September 5, 2017

Banks love HELOCs because they bind you, the consumer, to (them) one institution for a long term. You cannot shop for better rates until the term of your mortgage is up.

Here’s how it works – imagine you have a house valued at $250,000.00 and you are in the process of renewing a mortgage for let’s say $125,000.00.   You banker suggested you consider a form of home equity financing that will allow you to obtain better rates on credit cards and a line of credit.

All you have to do is “sign here, initial there and there”.  Oh, but “if you decide not to take it today” then it will cost you more in the future because “you will have to pay additional legal fees”.  The hook is in and the pressure is on.

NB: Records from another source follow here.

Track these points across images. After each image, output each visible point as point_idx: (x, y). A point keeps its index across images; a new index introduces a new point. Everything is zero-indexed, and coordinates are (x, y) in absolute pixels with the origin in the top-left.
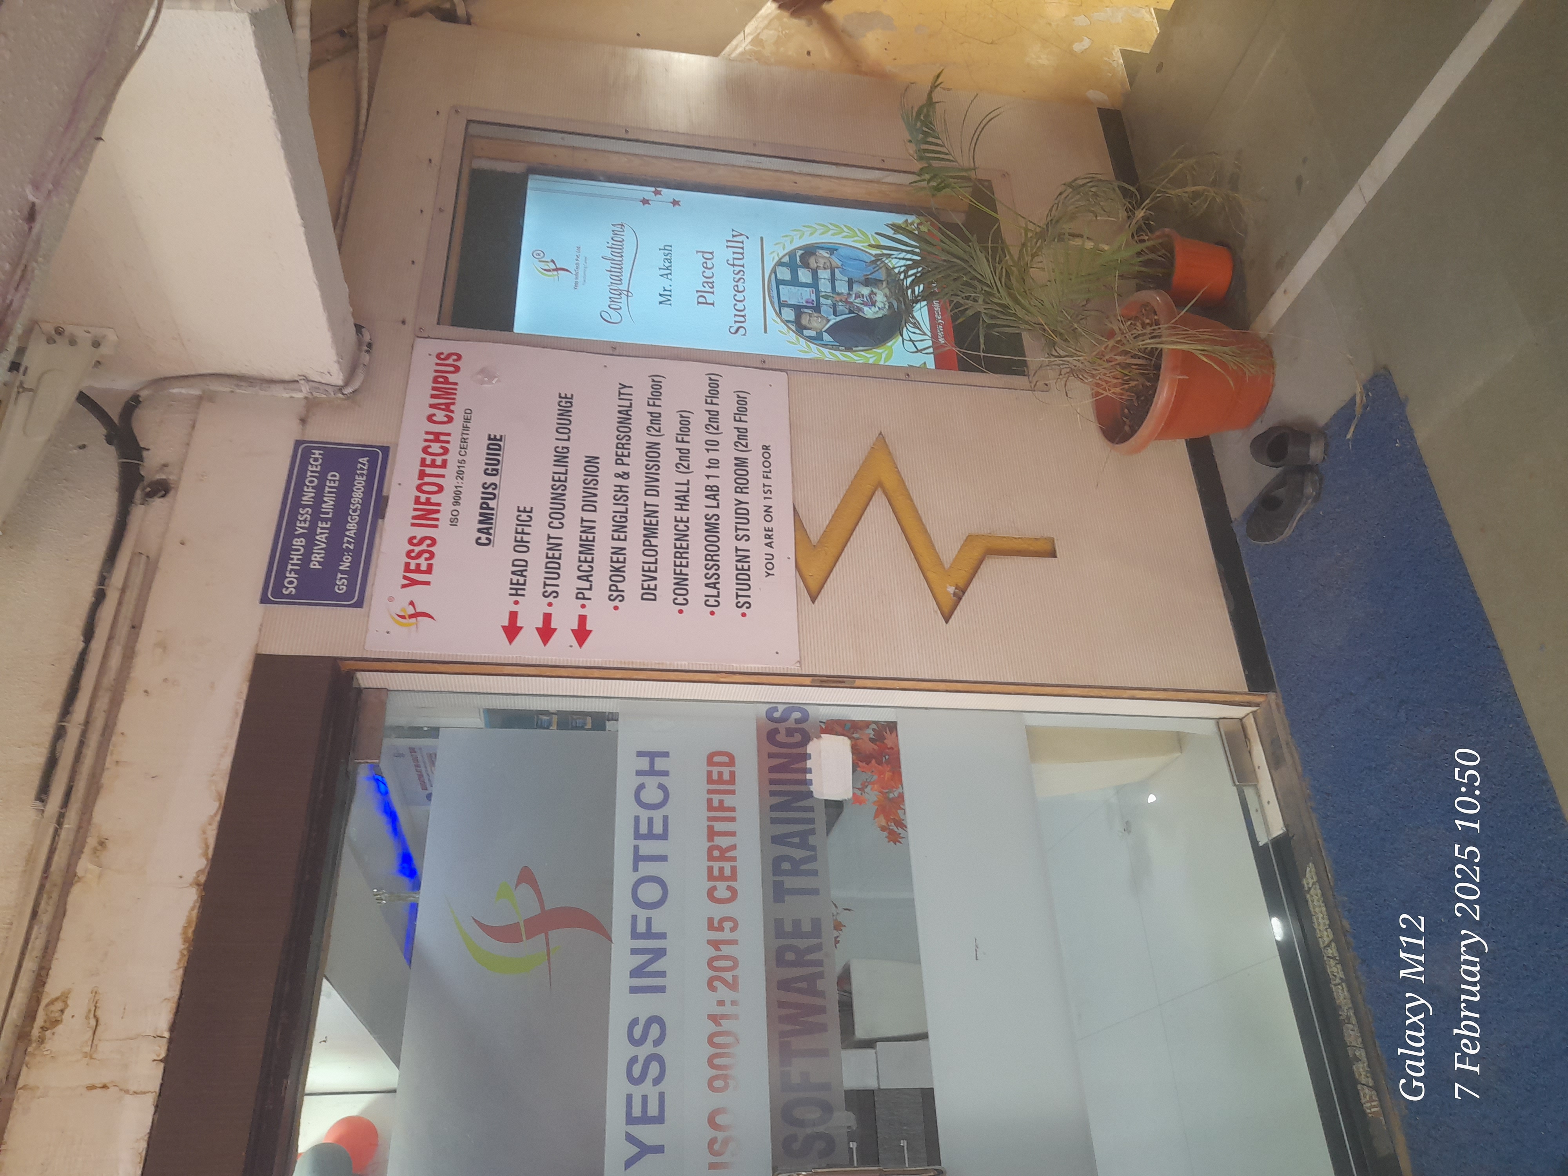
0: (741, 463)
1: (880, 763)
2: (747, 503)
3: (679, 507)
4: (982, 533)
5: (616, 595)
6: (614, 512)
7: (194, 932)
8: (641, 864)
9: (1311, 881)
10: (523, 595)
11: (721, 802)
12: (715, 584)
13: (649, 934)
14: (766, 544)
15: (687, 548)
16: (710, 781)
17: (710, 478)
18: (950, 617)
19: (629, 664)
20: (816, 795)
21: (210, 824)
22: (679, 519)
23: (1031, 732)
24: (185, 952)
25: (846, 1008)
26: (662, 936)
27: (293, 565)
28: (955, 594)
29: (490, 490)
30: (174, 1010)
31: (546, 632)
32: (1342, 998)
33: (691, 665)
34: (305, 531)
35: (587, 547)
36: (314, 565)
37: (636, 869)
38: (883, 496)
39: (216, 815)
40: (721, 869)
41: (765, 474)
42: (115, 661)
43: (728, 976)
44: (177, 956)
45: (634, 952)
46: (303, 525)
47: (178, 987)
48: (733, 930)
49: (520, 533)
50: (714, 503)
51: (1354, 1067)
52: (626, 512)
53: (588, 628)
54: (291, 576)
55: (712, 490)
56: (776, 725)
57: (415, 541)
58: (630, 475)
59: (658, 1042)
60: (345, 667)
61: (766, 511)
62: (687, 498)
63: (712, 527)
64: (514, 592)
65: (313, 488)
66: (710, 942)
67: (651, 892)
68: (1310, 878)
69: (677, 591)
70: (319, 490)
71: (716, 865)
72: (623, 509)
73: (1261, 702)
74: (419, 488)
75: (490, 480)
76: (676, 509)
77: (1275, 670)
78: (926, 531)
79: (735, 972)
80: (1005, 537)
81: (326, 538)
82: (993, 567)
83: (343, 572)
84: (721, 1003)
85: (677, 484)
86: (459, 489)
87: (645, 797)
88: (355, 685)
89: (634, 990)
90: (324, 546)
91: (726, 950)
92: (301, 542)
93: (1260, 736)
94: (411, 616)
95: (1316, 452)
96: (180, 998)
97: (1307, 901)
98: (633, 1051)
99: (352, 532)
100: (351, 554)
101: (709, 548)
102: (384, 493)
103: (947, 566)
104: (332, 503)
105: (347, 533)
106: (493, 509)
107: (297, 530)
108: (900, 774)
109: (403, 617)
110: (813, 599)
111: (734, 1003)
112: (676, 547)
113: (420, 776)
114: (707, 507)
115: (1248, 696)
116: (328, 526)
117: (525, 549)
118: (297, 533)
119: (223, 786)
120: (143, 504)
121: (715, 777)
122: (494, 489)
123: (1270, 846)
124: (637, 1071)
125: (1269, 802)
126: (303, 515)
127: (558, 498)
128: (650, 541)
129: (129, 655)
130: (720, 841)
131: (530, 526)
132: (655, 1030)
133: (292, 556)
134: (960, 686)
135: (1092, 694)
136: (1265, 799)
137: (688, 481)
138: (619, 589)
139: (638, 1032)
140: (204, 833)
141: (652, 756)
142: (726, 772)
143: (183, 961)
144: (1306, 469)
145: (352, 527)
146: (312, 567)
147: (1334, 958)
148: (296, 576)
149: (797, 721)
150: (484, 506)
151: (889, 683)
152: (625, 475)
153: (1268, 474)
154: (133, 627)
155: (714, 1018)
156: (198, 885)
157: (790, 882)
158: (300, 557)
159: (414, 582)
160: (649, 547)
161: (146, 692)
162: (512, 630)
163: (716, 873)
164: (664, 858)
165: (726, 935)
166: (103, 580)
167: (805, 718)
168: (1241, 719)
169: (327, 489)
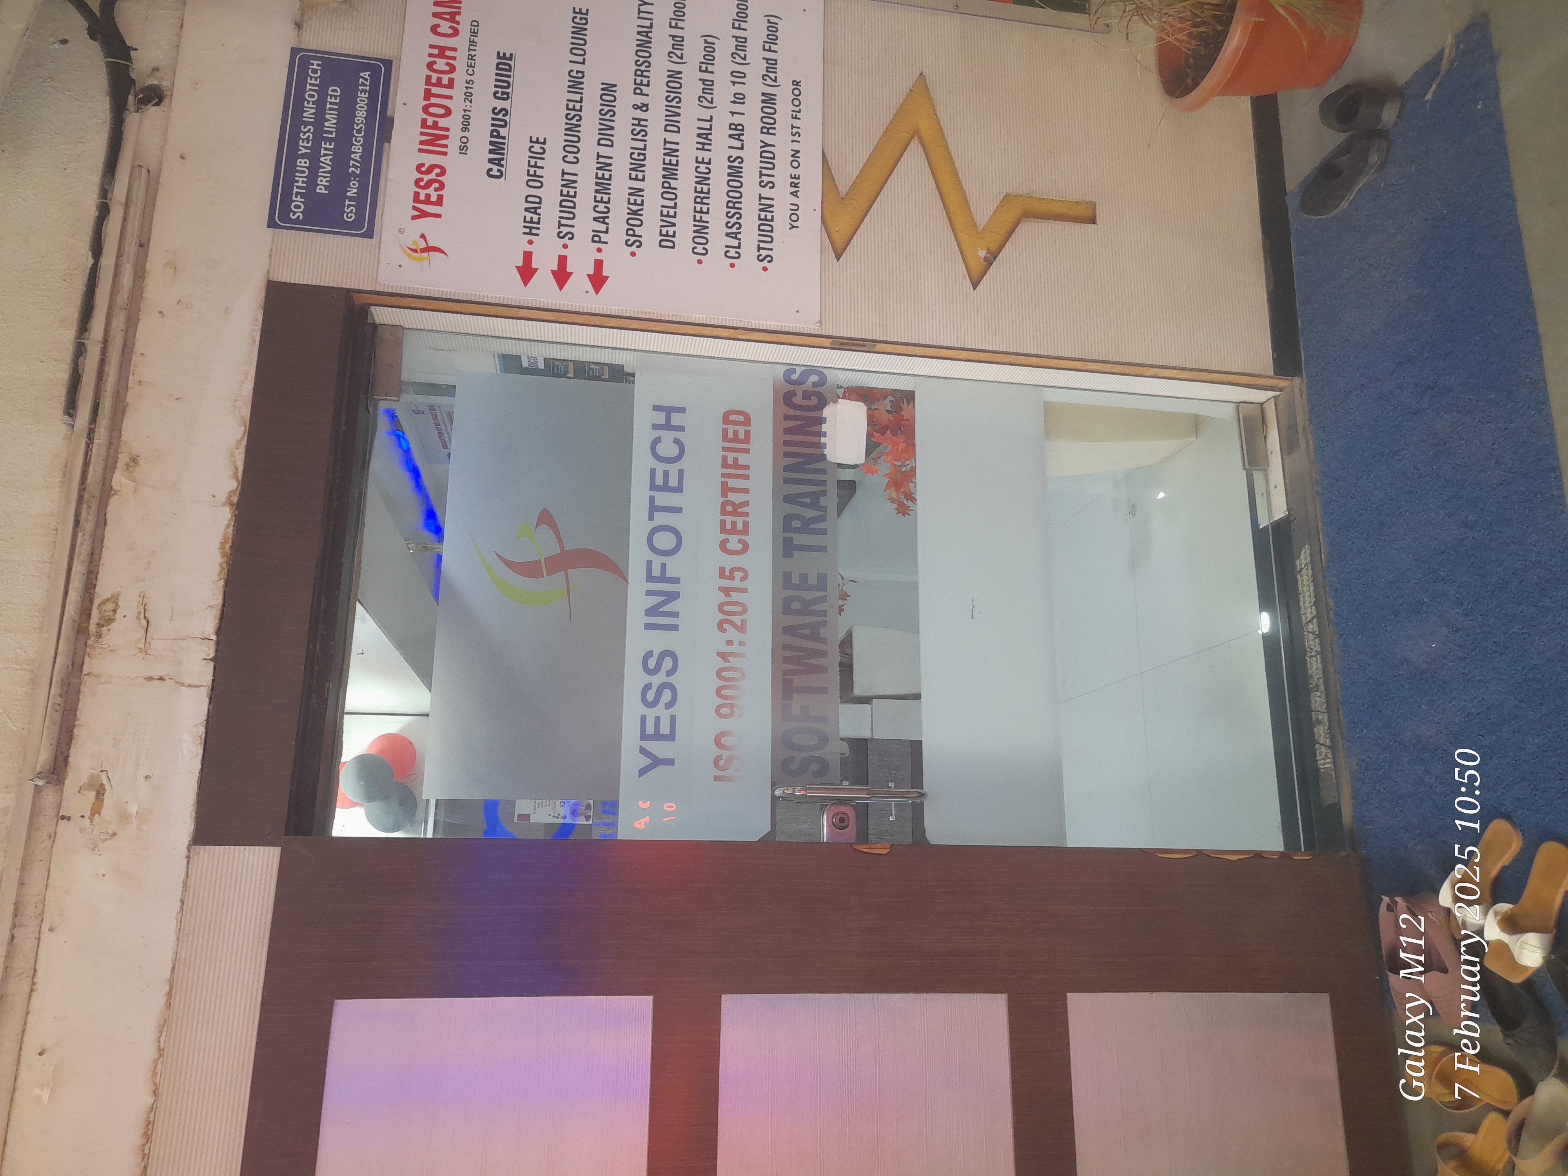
0: (769, 100)
1: (894, 434)
2: (774, 146)
3: (700, 146)
4: (1021, 193)
5: (634, 240)
6: (632, 148)
7: (231, 547)
8: (657, 514)
9: (1304, 562)
10: (538, 235)
11: (736, 460)
12: (736, 234)
13: (663, 578)
14: (792, 193)
15: (708, 193)
16: (725, 438)
17: (735, 115)
18: (979, 283)
19: (646, 315)
20: (829, 458)
21: (237, 449)
22: (700, 160)
23: (1048, 408)
24: (225, 565)
25: (846, 669)
26: (677, 581)
27: (298, 187)
28: (985, 259)
29: (500, 116)
30: (219, 616)
31: (562, 276)
32: (1314, 668)
33: (709, 319)
34: (309, 151)
35: (603, 186)
36: (321, 189)
37: (651, 518)
38: (919, 145)
39: (242, 439)
40: (734, 523)
41: (794, 114)
42: (126, 280)
43: (737, 620)
44: (217, 569)
45: (649, 593)
46: (305, 144)
47: (221, 597)
48: (743, 579)
49: (532, 166)
50: (738, 144)
51: (1315, 730)
52: (645, 149)
53: (604, 274)
54: (298, 200)
55: (736, 129)
56: (792, 387)
57: (424, 169)
58: (649, 106)
59: (670, 673)
60: (359, 299)
61: (793, 156)
62: (709, 137)
63: (735, 171)
64: (527, 230)
65: (313, 103)
66: (721, 589)
67: (664, 541)
68: (1303, 559)
69: (697, 240)
70: (321, 106)
71: (729, 519)
72: (641, 145)
73: (1284, 387)
74: (425, 109)
75: (500, 104)
76: (698, 149)
77: (1304, 355)
78: (962, 189)
79: (743, 617)
80: (1043, 199)
81: (331, 160)
82: (1029, 230)
83: (351, 199)
84: (730, 643)
85: (699, 120)
86: (467, 113)
87: (661, 450)
88: (370, 321)
89: (648, 627)
90: (329, 168)
91: (735, 596)
92: (305, 163)
93: (1278, 422)
94: (423, 250)
95: (1389, 114)
96: (224, 605)
97: (1297, 581)
98: (647, 679)
99: (358, 155)
100: (357, 179)
101: (731, 194)
102: (389, 114)
103: (980, 228)
104: (335, 121)
105: (352, 156)
106: (504, 138)
107: (301, 150)
108: (914, 446)
109: (415, 251)
110: (838, 257)
111: (741, 643)
112: (696, 192)
113: (441, 434)
114: (730, 147)
115: (1272, 380)
116: (332, 147)
117: (539, 184)
118: (300, 153)
119: (246, 413)
120: (138, 111)
121: (730, 435)
122: (504, 115)
123: (1270, 526)
124: (651, 696)
125: (1276, 487)
126: (305, 133)
127: (572, 130)
128: (669, 183)
129: (140, 274)
130: (732, 497)
131: (543, 159)
132: (668, 663)
133: (296, 178)
134: (981, 356)
135: (1114, 371)
136: (1272, 483)
137: (711, 117)
138: (636, 233)
139: (652, 664)
140: (232, 455)
141: (669, 411)
142: (741, 431)
143: (223, 575)
144: (1376, 134)
145: (357, 149)
146: (318, 191)
147: (1314, 633)
148: (303, 200)
149: (815, 385)
150: (495, 134)
151: (911, 350)
152: (644, 107)
153: (1333, 139)
154: (141, 246)
155: (723, 656)
156: (232, 505)
157: (799, 539)
158: (305, 179)
159: (424, 214)
160: (668, 190)
161: (161, 313)
162: (527, 272)
163: (729, 526)
164: (679, 510)
165: (736, 583)
166: (105, 193)
167: (823, 381)
168: (1262, 404)
169: (328, 106)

You are told that you go up to 80% of the value of your home – so, since the mortgage is only $125,000.00 you have instant access to $75,000.00 which can either be used on your credit card or on your line of credit (each having slightly different rates of interest).  Just “sign there, yes by the ex, and initial there and initial here” – it’s that easy!

The bank will then register a lien, in first place, against your property for a value of $200,000.00 in correspondence with the total value of available credit.  Life is good for you, as long as you are not tempted to use the credit card and line of credit.  If you do, you will find yourself on a slippery slope that can quickly erode the available equity in your property and leave you paying very large payments to the bank.

If interest rates went down and you wanted to renegotiate your payments with another institution you would have to pay out the bank “in full” for all of its lending (to you) plus penalties.  You are unable to negotiate a new second mortgage at a reduced rate to consolidate the credit card and line of credit – you are pretty much stuck with the same bank for the entire remainder term of the borrowing.

Some people are surprised when thinking about selling their homes to buy another and they discover that they are required to pay out the full balance (of all their borrowings) leaving them with much less than they had anticipated to be put towards the new purchase.

Are HELOCs a good idea?  They are probably a great idea for lenders – but not so much for consumers.  Sage advice – keep your mortgage separate from all your other borrowing and focus on paying down, not adding to it!  You will save yourself thousands of dollars in the long run.